:: Exercise brief ::
Identify all lines of the data containing the string "collapse" and copy them.

:: Source texts of formatted documents ::
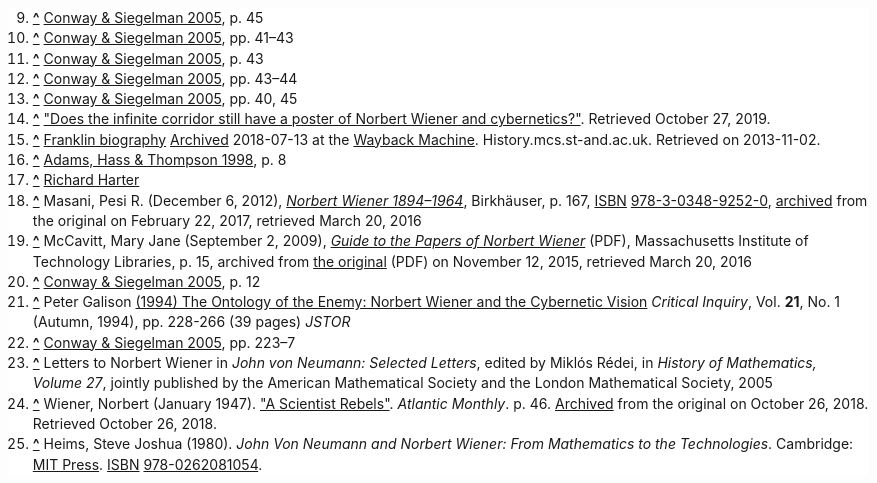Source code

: 9.  **[^](https://en.wikipedia.org/wiki/Norbert_Wiener#cite_ref-9 "Jump up")** [Conway & Siegelman 2005](https://en.wikipedia.org/wiki/Norbert_Wiener#CITEREFConwaySiegelman2005), p. 45
10.  **[^](https://en.wikipedia.org/wiki/Norbert_Wiener#cite_ref-10 "Jump up")** [Conway & Siegelman 2005](https://en.wikipedia.org/wiki/Norbert_Wiener#CITEREFConwaySiegelman2005), pp. 41–43
11.  **[^](https://en.wikipedia.org/wiki/Norbert_Wiener#cite_ref-11 "Jump up")** [Conway & Siegelman 2005](https://en.wikipedia.org/wiki/Norbert_Wiener#CITEREFConwaySiegelman2005), p. 43
12.  **[^](https://en.wikipedia.org/wiki/Norbert_Wiener#cite_ref-12 "Jump up")** [Conway & Siegelman 2005](https://en.wikipedia.org/wiki/Norbert_Wiener#CITEREFConwaySiegelman2005), pp. 43–44
13.  **[^](https://en.wikipedia.org/wiki/Norbert_Wiener#cite_ref-13 "Jump up")** [Conway & Siegelman 2005](https://en.wikipedia.org/wiki/Norbert_Wiener#CITEREFConwaySiegelman2005), pp. 40, 45
14.  **[^](https://en.wikipedia.org/wiki/Norbert_Wiener#cite_ref-14 "Jump up")** ["Does the infinite corridor still have a poster of Norbert Wiener and cybernetics?"](https://www.quora.com/Does-the-infinite-corridor-still-have-a-poster-of-Norbert-Wiener-and-cybernetics). Retrieved October 27, 2019.
15.  **[^](https://en.wikipedia.org/wiki/Norbert_Wiener#cite_ref-15 "Jump up")** [Franklin biography](http://www-history.mcs.st-and.ac.uk/Biographies/Franklin.html) [Archived](https://web.archive.org/web/20180713153354/http://www-history.mcs.st-and.ac.uk/Biographies/Franklin.html) 2018-07-13 at the [Wayback Machine](https://en.wikipedia.org/wiki/Wayback_Machine "Wayback Machine"). History.mcs.st-and.ac.uk. Retrieved on 2013-11-02.
16.  **[^](https://en.wikipedia.org/wiki/Norbert_Wiener#cite_ref-16 "Jump up")** [Adams, Hass & Thompson 1998](https://en.wikipedia.org/wiki/Norbert_Wiener#CITEREFAdamsHassThompson1998), p. 8
17.  **[^](https://en.wikipedia.org/wiki/Norbert_Wiener#cite_ref-17 "Jump up")** [Richard Harter](https://richardhartersworld.com/weiner/)
18.  **[^](https://en.wikipedia.org/wiki/Norbert_Wiener#cite_ref-18 "Jump up")** Masani, Pesi R. (December 6, 2012), [_Norbert Wiener 1894–1964_](https://books.google.com/books?id=anD0BwAAQBAJ&pg=PA167), Birkhäuser, p. 167, [ISBN](https://en.wikipedia.org/wiki/ISBN_(identifier) "ISBN (identifier)") [978-3-0348-9252-0](https://en.wikipedia.org/wiki/Special:BookSources/978-3-0348-9252-0 "Special:BookSources/978-3-0348-9252-0"), [archived](https://web.archive.org/web/20170222172541/https://books.google.com/books?id=anD0BwAAQBAJ&pg=PA167) from the original on February 22, 2017, retrieved March 20, 2016
19.  **[^](https://en.wikipedia.org/wiki/Norbert_Wiener#cite_ref-19 "Jump up")** McCavitt, Mary Jane (September 2, 2009), [_Guide to the Papers of Norbert Wiener_](https://web.archive.org/web/20151112055149/http://libraries.mit.edu/archives/research/collections/collections-mc/pdf/mc22.pdf) (PDF), Massachusetts Institute of Technology Libraries, p. 15, archived from [the original](https://libraries.mit.edu/archives/research/collections/collections-mc/pdf/mc22.pdf) (PDF) on November 12, 2015, retrieved March 20, 2016
20.  **[^](https://en.wikipedia.org/wiki/Norbert_Wiener#cite_ref-20 "Jump up")** [Conway & Siegelman 2005](https://en.wikipedia.org/wiki/Norbert_Wiener#CITEREFConwaySiegelman2005), p. 12
21.  **[^](https://en.wikipedia.org/wiki/Norbert_Wiener#cite_ref-ontologyOfTheEnemy_21-0 "Jump up")** Peter Galison [(1994) The Ontology of the Enemy: Norbert Wiener and the Cybernetic Vision](https://www.jstor.org/stable/1343893) _Critical Inquiry_, Vol. **21**, No. 1 (Autumn, 1994), pp. 228-266 (39 pages) _JSTOR_
22.  **[^](https://en.wikipedia.org/wiki/Norbert_Wiener#cite_ref-22 "Jump up")** [Conway & Siegelman 2005](https://en.wikipedia.org/wiki/Norbert_Wiener#CITEREFConwaySiegelman2005), pp. 223–7
23.  **[^](https://en.wikipedia.org/wiki/Norbert_Wiener#cite_ref-23 "Jump up")** Letters to Norbert Wiener in _John von Neumann: Selected Letters_, edited by Miklós Rédei, in _History of Mathematics, Volume 27_, jointly published by the American Mathematical Society and the London Mathematical Society, 2005
24.  **[^](https://en.wikipedia.org/wiki/Norbert_Wiener#cite_ref-24 "Jump up")** Wiener, Norbert (January 1947). ["A Scientist Rebels"](https://books.google.com/books?id=6gsAAAAAMBAJ&q=%22have+received+from+you+a+note+in+which+you+state+that+you+are+engaged+in+a+project+concerning+controlled+missiles,+and+in+which+you+request+a+copy+of+a+paper+which+I+wrote+for+the+National+Defense+Research+Committee+during+the+war%22&pg=PA31). _Atlantic Monthly_. p. 46. [Archived](https://web.archive.org/web/20181026182625/https://books.google.com.au/books?id=6gsAAAAAMBAJ&pg=PA31&lpg=PA31&dq=%22have+received+from+you+a+note+in+which+you+state+that+you+are+engaged+in+a+project+concerning+controlled+missiles,+and+in+which+you+request+a+copy+of+a+paper+which+I+wrote+for+the+National+Defense+Research+Committee+during+the+war%22&source=bl&ots=u6UsotYzLj&sig=QKFlDSmBepkwLL_8b1s8mNctBZQ&hl=en&sa=X&ved=2ahUKEwjTitHlrKPeAhWKtY8KHQBTAtEQ6AEwAHoECAEQAQ) from the original on October 26, 2018. Retrieved October 26, 2018.
25.  **[^](https://en.wikipedia.org/wiki/Norbert_Wiener#cite_ref-25 "Jump up")** Heims, Steve Joshua (1980). _John Von Neumann and Norbert Wiener: From Mathematics to the Technologies_. Cambridge: [MIT Press](https://en.wikipedia.org/wiki/MIT_Press "MIT Press"). [ISBN](https://en.wikipedia.org/wiki/ISBN_(identifier) "ISBN (identifier)") [978-0262081054](https://en.wikipedia.org/wiki/Special:BookSources/978-0262081054 "Special:BookSources/978-0262081054").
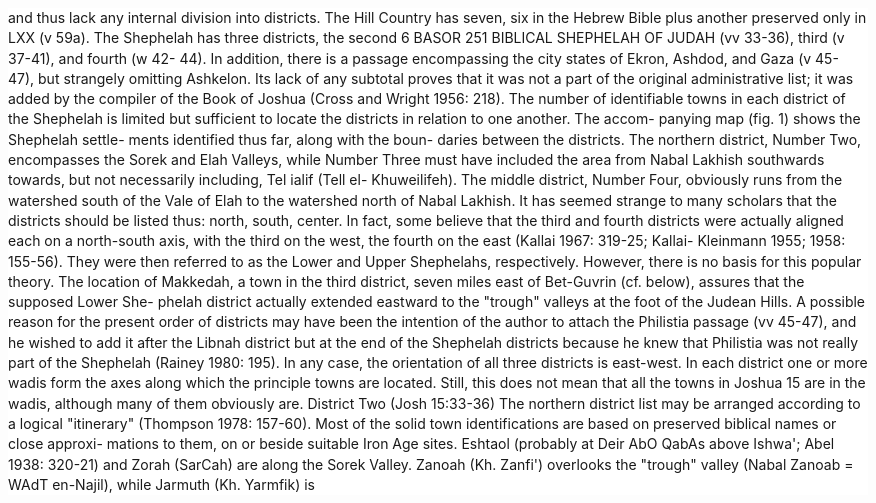 and thus lack any internal division into districts.
The Hill Country has seven, six in the Hebrew
Bible plus another preserved only in LXX (v 59a).
The Shephelah has three districts, the second
6 BASOR 251
BIBLICAL SHEPHELAH OF JUDAH
(vv 33-36), third (v 37-41), and fourth (w 42-
44). In addition, there is a passage encompassing
the city states of Ekron, Ashdod, and Gaza (v 45-
47), but strangely omitting Ashkelon. Its lack of
any subtotal proves that it was not a part of the
original administrative list; it was added by the
compiler of the Book of Joshua (Cross and Wright
1956: 218).
The number of identifiable towns in each district
of the Shephelah is limited but sufficient to locate
the districts in relation to one another. The accom-
panying map (fig. 1) shows the Shephelah settle-
ments identified thus far, along with the boun-
daries between the districts. The northern district,
Number Two, encompasses the Sorek and Elah
Valleys, while Number Three must have included
the area from Nabal Lakhish southwards towards,
but not necessarily including, Tel ialif (Tell el-
Khuweilifeh). The middle district, Number Four,
obviously runs from the watershed south of the
Vale of Elah to the watershed north of Nabal
Lakhish. It has seemed strange to many scholars
that the districts should be listed thus: north,
south, center. In fact, some believe that the third
and fourth districts were actually aligned each on a
north-south axis, with the third on the west, the
fourth on the east (Kallai 1967: 319-25; Kallai-
Kleinmann 1955; 1958: 155-56). They were then
referred to as the Lower and Upper Shephelahs,
respectively. However, there is no basis for this
popular theory. The location of Makkedah, a town
in the third district, seven miles east of Bet-Guvrin
(cf. below), assures that the supposed Lower She-
phelah district actually extended eastward to the
"trough" valleys at the foot of the Judean Hills. A
possible reason for the present order of districts
may have been the intention of the author to attach
the Philistia passage (vv 45-47), and he wished to
add it after the Libnah district but at the end of the
Shephelah districts because he knew that Philistia
was not really part of the Shephelah (Rainey 1980:
195). In any case, the orientation of all three
districts is east-west. In each district one or more
wadis form the axes along which the principle
towns are located. Still, this does not mean that all
the towns in Joshua 15 are in the wadis, although
many of them obviously are.
District Two (Josh 15:33-36)
The northern district list may be arranged
according to a logical "itinerary" (Thompson 1978:
157-60). Most of the solid town identifications are
based on preserved biblical names or close approxi-
mations to them, on or beside suitable Iron Age
sites. Eshtaol (probably at Deir AbO QabAs above
Ishwa'; Abel 1938: 320-21) and Zorah (SarCah)
are along the Sorek Valley. Zanoah (Kh. Zanfi')
overlooks the "trough" valley (Nabal Zanoab =
WAdT en-Najil), while Jarmuth (Kh. Yarmfik) is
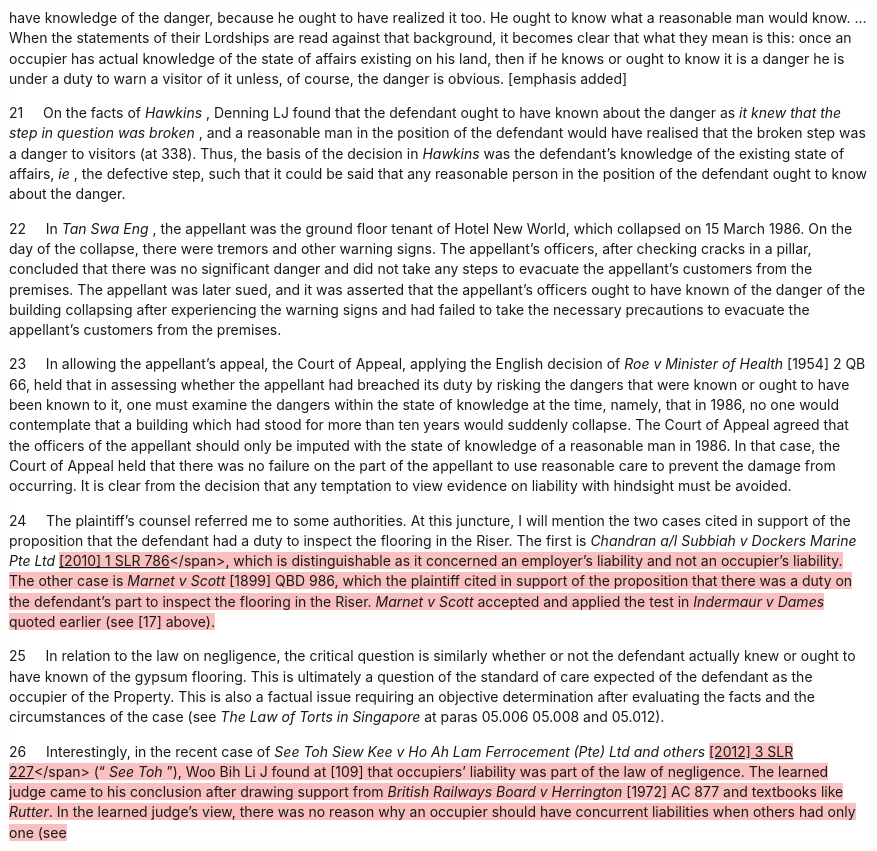 
 have knowledge of the danger, because he ought to have realized it too. He ought to know what a reasonable man would know. ... When the statements of their Lordships are read against that background, it becomes clear that what they mean is this: once an occupier has actual knowledge of the state of affairs existing on his land, then if he knows or ought to know it is a danger he is under a duty to warn a visitor of it unless, of course, the danger is obvious. [emphasis added] 

21     On the facts of _Hawkins_ , Denning LJ found that the defendant ought to have known about the danger as _it knew that the step in question was broken_ , and a reasonable man in the position of the defendant would have realised that the broken step was a danger to visitors (at 338). Thus, the basis of the decision in _Hawkins_ was the defendant’s knowledge of the existing state of affairs, _ie_ , the defective step, such that it could be said that any reasonable person in the position of the defendant ought to know about the danger. 

22     In _Tan Swa Eng_ , the appellant was the ground floor tenant of Hotel New World, which collapsed on 15 March 1986. On the day of the collapse, there were tremors and other warning signs. The appellant’s officers, after checking cracks in a pillar, concluded that there was no significant danger and did not take any steps to evacuate the appellant’s customers from the premises. The appellant was later sued, and it was asserted that the appellant’s officers ought to have known of the danger of the building collapsing after experiencing the warning signs and had failed to take the necessary precautions to evacuate the appellant’s customers from the premises. 

23     In allowing the appellant’s appeal, the Court of Appeal, applying the English decision of _Roe v Minister of Health_ [1954] 2 QB 66, held that in assessing whether the appellant had breached its duty by risking the dangers that were known or ought to have been known to it, one must examine the dangers within the state of knowledge at the time, namely, that in 1986, no one would contemplate that a building which had stood for more than ten years would suddenly collapse. The Court of Appeal agreed that the officers of the appellant should only be imputed with the state of knowledge of a reasonable man in 1986. In that case, the Court of Appeal held that there was no failure on the part of the appellant to use reasonable care to prevent the damage from occurring. It is clear from the decision that any temptation to view evidence on liability with hindsight must be avoided. 

24     The plaintiff’s counsel referred me to some authorities. At this juncture, I will mention the two cases cited in support of the proposition that the defendant had a duty to inspect the flooring in the Riser. The first is _Chandran a/l Subbiah v Dockers Marine Pte Ltd_ <span style="background-color: #FAC0C0">[[2010] 1 SLR 786]("https://www.open.gov.sg")</span>, which is distinguishable as it concerned an employer’s liability and not an occupier’s liability. The other case is _Marnet v Scott_ [1899] QBD 986, which the plaintiff cited in support of the proposition that there was a duty on the defendant’s part to inspect the flooring in the Riser. _Marnet v Scott_ accepted and applied the test in _Indermaur v Dames_ quoted earlier (see [17] above). 

25     In relation to the law on negligence, the critical question is similarly whether or not the defendant actually knew or ought to have known of the gypsum flooring. This is ultimately a question of the standard of care expected of the defendant as the occupier of the Property. This is also a factual issue requiring an objective determination after evaluating the facts and the circumstances of the case (see _The Law of Torts in Singapore_ at paras 05.006 05.008 and 05.012). 

26     Interestingly, in the recent case of _See Toh Siew Kee v Ho Ah Lam Ferrocement (Pte) Ltd and others_ <span style="background-color: #FAC0C0">[[2012] 3 SLR 227]("https://www.open.gov.sg")</span> (“ _See Toh_ ”), Woo Bih Li J found at [109] that occupiers’ liability was part of the law of negligence. The learned judge came to his conclusion after drawing support from _British Railways Board v Herrington_ [1972] AC 877 and textbooks like _Rutter_. In the learned judge’s view, there was no reason why an occupier should have concurrent liabilities when others had only one (see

:: Answer space ::
22     In _Tan Swa Eng_ , the appellant was the ground floor tenant of Hotel New World, which collapsed on 15 March 1986. On the day of the collapse, there were tremors and other warning signs. The appellant’s officers, after checking cracks in a pillar, concluded that there was no significant danger and did not take any steps to evacuate the appellant’s customers from the premises. The appellant was later sued, and it was asserted that the appellant’s officers ought to have known of the danger of the building collapsing after experiencing the warning signs and had failed to take the necessary precautions to evacuate the appellant’s customers from the premises. 
23     In allowing the appellant’s appeal, the Court of Appeal, applying the English decision of _Roe v Minister of Health_ [1954] 2 QB 66, held that in assessing whether the appellant had breached its duty by risking the dangers that were known or ought to have been known to it, one must examine the dangers within the state of knowledge at the time, namely, that in 1986, no one would contemplate that a building which had stood for more than ten years would suddenly collapse. The Court of Appeal agreed that the officers of the appellant should only be imputed with the state of knowledge of a reasonable man in 1986. In that case, the Court of Appeal held that there was no failure on the part of the appellant to use reasonable care to prevent the damage from occurring. It is clear from the decision that any temptation to view evidence on liability with hindsight must be avoided. 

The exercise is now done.